Input data START
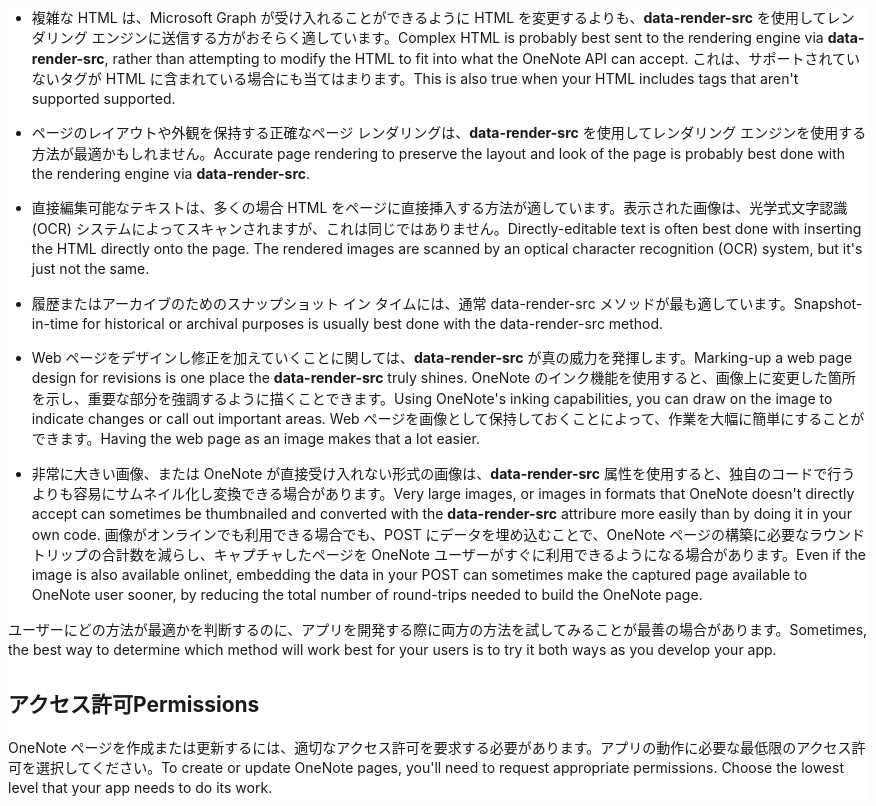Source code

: - <span data-ttu-id="d367e-245">複雑な HTML は、Microsoft Graph が受け入れることができるように HTML を変更するよりも、**data-render-src** を使用してレンダリング エンジンに送信する方がおそらく適しています。</span><span class="sxs-lookup"><span data-stu-id="d367e-245">Complex HTML is probably best sent to the rendering engine via **data-render-src**, rather than attempting to modify the HTML to fit into what the OneNote API can accept.</span></span> <span data-ttu-id="d367e-246">これは、サポートされていないタグが HTML に含まれている場合にも当てはまります。</span><span class="sxs-lookup"><span data-stu-id="d367e-246">This is also true when your HTML includes tags that aren't supported supported.</span></span>

- <span data-ttu-id="d367e-247">ページのレイアウトや外観を保持する正確なページ レンダリングは、**data-render-src** を使用してレンダリング エンジンを使用する方法が最適かもしれません。</span><span class="sxs-lookup"><span data-stu-id="d367e-247">Accurate page rendering to preserve the layout and look of the page is probably best done with the rendering engine via **data-render-src**.</span></span>

- <span data-ttu-id="d367e-p130">直接編集可能なテキストは、多くの場合 HTML をページに直接挿入する方法が適しています。表示された画像は、光学式文字認識 (OCR) システムによってスキャンされますが、これは同じではありません。</span><span class="sxs-lookup"><span data-stu-id="d367e-p130">Directly-editable text is often best done with inserting the HTML directly onto the page. The rendered images are scanned by an optical character recognition (OCR) system, but it's just not the same.</span></span>

- <span data-ttu-id="d367e-250">履歴またはアーカイブのためのスナップショット イン タイムには、通常 data-render-src メソッドが最も適しています。</span><span class="sxs-lookup"><span data-stu-id="d367e-250">Snapshot-in-time for historical or archival purposes is usually best done with the data-render-src method.</span></span>

- <span data-ttu-id="d367e-251">Web ページをデザインし修正を加えていくことに関しては、**data-render-src** が真の威力を発揮します。</span><span class="sxs-lookup"><span data-stu-id="d367e-251">Marking-up a web page design for revisions is one place the **data-render-src** truly shines.</span></span> <span data-ttu-id="d367e-252">OneNote のインク機能を使用すると、画像上に変更した箇所を示し、重要な部分を強調するように描くことできます。</span><span class="sxs-lookup"><span data-stu-id="d367e-252">Using OneNote's inking capabilities, you can draw on the image to indicate changes or call out important areas.</span></span> <span data-ttu-id="d367e-253">Web ページを画像として保持しておくことによって、作業を大幅に簡単にすることができます。</span><span class="sxs-lookup"><span data-stu-id="d367e-253">Having the web page as an image makes that a lot easier.</span></span>

- <span data-ttu-id="d367e-254">非常に大きい画像、または OneNote が直接受け入れない形式の画像は、**data-render-src** 属性を使用すると、独自のコードで行うよりも容易にサムネイル化し変換できる場合があります。</span><span class="sxs-lookup"><span data-stu-id="d367e-254">Very large images, or images in formats that OneNote doesn't directly accept can sometimes be thumbnailed and converted with the **data-render-src** attribure more easily than by doing it in your own code.</span></span> <span data-ttu-id="d367e-255">画像がオンラインでも利用できる場合でも、POST にデータを埋め込むことで、OneNote ページの構築に必要なラウンドトリップの合計数を減らし、キャプチャしたページを OneNote ユーザーがすぐに利用できるようになる場合があります。</span><span class="sxs-lookup"><span data-stu-id="d367e-255">Even if the image is also available onlinet, embedding the data in your POST can sometimes make the captured page available to OneNote user sooner, by reducing the total number of round-trips needed to build the OneNote page.</span></span>

<span data-ttu-id="d367e-256">ユーザーにどの方法が最適かを判断するのに、アプリを開発する際に両方の方法を試してみることが最善の場合があります。</span><span class="sxs-lookup"><span data-stu-id="d367e-256">Sometimes, the best way to determine which method will work best for your users is to try it both ways as you develop your app.</span></span>


<a name="permissions"></a>
## <a name="permissions"></a><span data-ttu-id="d367e-257">アクセス許可</span><span class="sxs-lookup"><span data-stu-id="d367e-257">Permissions</span></span>

<span data-ttu-id="d367e-p133">OneNote ページを作成または更新するには、適切なアクセス許可を要求する必要があります。アプリの動作に必要な最低限のアクセス許可を選択してください。</span><span class="sxs-lookup"><span data-stu-id="d367e-p133">To create or update OneNote pages, you'll need to request appropriate permissions. Choose the lowest level that your app needs to do its work.</span></span>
Input data END
Quote the records in full and exactly; skip any image.

Solution for this exercise:
Source code

: - <span data-ttu-id="d367e-245">複雑な HTML は、Microsoft Graph が受け入れることができるように HTML を変更するよりも、**data-render-src** を使用してレンダリング エンジンに送信する方がおそらく適しています。</span><span class="sxs-lookup"><span data-stu-id="d367e-245">Complex HTML is probably best sent to the rendering engine via **data-render-src**, rather than attempting to modify the HTML to fit into what the OneNote API can accept.</span></span> <span data-ttu-id="d367e-246">これは、サポートされていないタグが HTML に含まれている場合にも当てはまります。</span><span class="sxs-lookup"><span data-stu-id="d367e-246">This is also true when your HTML includes tags that aren't supported supported.</span></span>

- <span data-ttu-id="d367e-247">ページのレイアウトや外観を保持する正確なページ レンダリングは、**data-render-src** を使用してレンダリング エンジンを使用する方法が最適かもしれません。</span><span class="sxs-lookup"><span data-stu-id="d367e-247">Accurate page rendering to preserve the layout and look of the page is probably best done with the rendering engine via **data-render-src**.</span></span>

- <span data-ttu-id="d367e-p130">直接編集可能なテキストは、多くの場合 HTML をページに直接挿入する方法が適しています。表示された画像は、光学式文字認識 (OCR) システムによってスキャンされますが、これは同じではありません。</span><span class="sxs-lookup"><span data-stu-id="d367e-p130">Directly-editable text is often best done with inserting the HTML directly onto the page. The rendered images are scanned by an optical character recognition (OCR) system, but it's just not the same.</span></span>

- <span data-ttu-id="d367e-250">履歴またはアーカイブのためのスナップショット イン タイムには、通常 data-render-src メソッドが最も適しています。</span><span class="sxs-lookup"><span data-stu-id="d367e-250">Snapshot-in-time for historical or archival purposes is usually best done with the data-render-src method.</span></span>

- <span data-ttu-id="d367e-251">Web ページをデザインし修正を加えていくことに関しては、**data-render-src** が真の威力を発揮します。</span><span class="sxs-lookup"><span data-stu-id="d367e-251">Marking-up a web page design for revisions is one place the **data-render-src** truly shines.</span></span> <span data-ttu-id="d367e-252">OneNote のインク機能を使用すると、画像上に変更した箇所を示し、重要な部分を強調するように描くことできます。</span><span class="sxs-lookup"><span data-stu-id="d367e-252">Using OneNote's inking capabilities, you can draw on the image to indicate changes or call out important areas.</span></span> <span data-ttu-id="d367e-253">Web ページを画像として保持しておくことによって、作業を大幅に簡単にすることができます。</span><span class="sxs-lookup"><span data-stu-id="d367e-253">Having the web page as an image makes that a lot easier.</span></span>

- <span data-ttu-id="d367e-254">非常に大きい画像、または OneNote が直接受け入れない形式の画像は、**data-render-src** 属性を使用すると、独自のコードで行うよりも容易にサムネイル化し変換できる場合があります。</span><span class="sxs-lookup"><span data-stu-id="d367e-254">Very large images, or images in formats that OneNote doesn't directly accept can sometimes be thumbnailed and converted with the **data-render-src** attribure more easily than by doing it in your own code.</span></span> <span data-ttu-id="d367e-255">画像がオンラインでも利用できる場合でも、POST にデータを埋め込むことで、OneNote ページの構築に必要なラウンドトリップの合計数を減らし、キャプチャしたページを OneNote ユーザーがすぐに利用できるようになる場合があります。</span><span class="sxs-lookup"><span data-stu-id="d367e-255">Even if the image is also available onlinet, embedding the data in your POST can sometimes make the captured page available to OneNote user sooner, by reducing the total number of round-trips needed to build the OneNote page.</span></span>

<span data-ttu-id="d367e-256">ユーザーにどの方法が最適かを判断するのに、アプリを開発する際に両方の方法を試してみることが最善の場合があります。</span><span class="sxs-lookup"><span data-stu-id="d367e-256">Sometimes, the best way to determine which method will work best for your users is to try it both ways as you develop your app.</span></span>


<a name="permissions"></a>
## <a name="permissions"></a><span data-ttu-id="d367e-257">アクセス許可</span><span class="sxs-lookup"><span data-stu-id="d367e-257">Permissions</span></span>

<span data-ttu-id="d367e-p133">OneNote ページを作成または更新するには、適切なアクセス許可を要求する必要があります。アプリの動作に必要な最低限のアクセス許可を選択してください。</span><span class="sxs-lookup"><span data-stu-id="d367e-p133">To create or update OneNote pages, you'll need to request appropriate permissions. Choose the lowest level that your app needs to do its work.</span></span>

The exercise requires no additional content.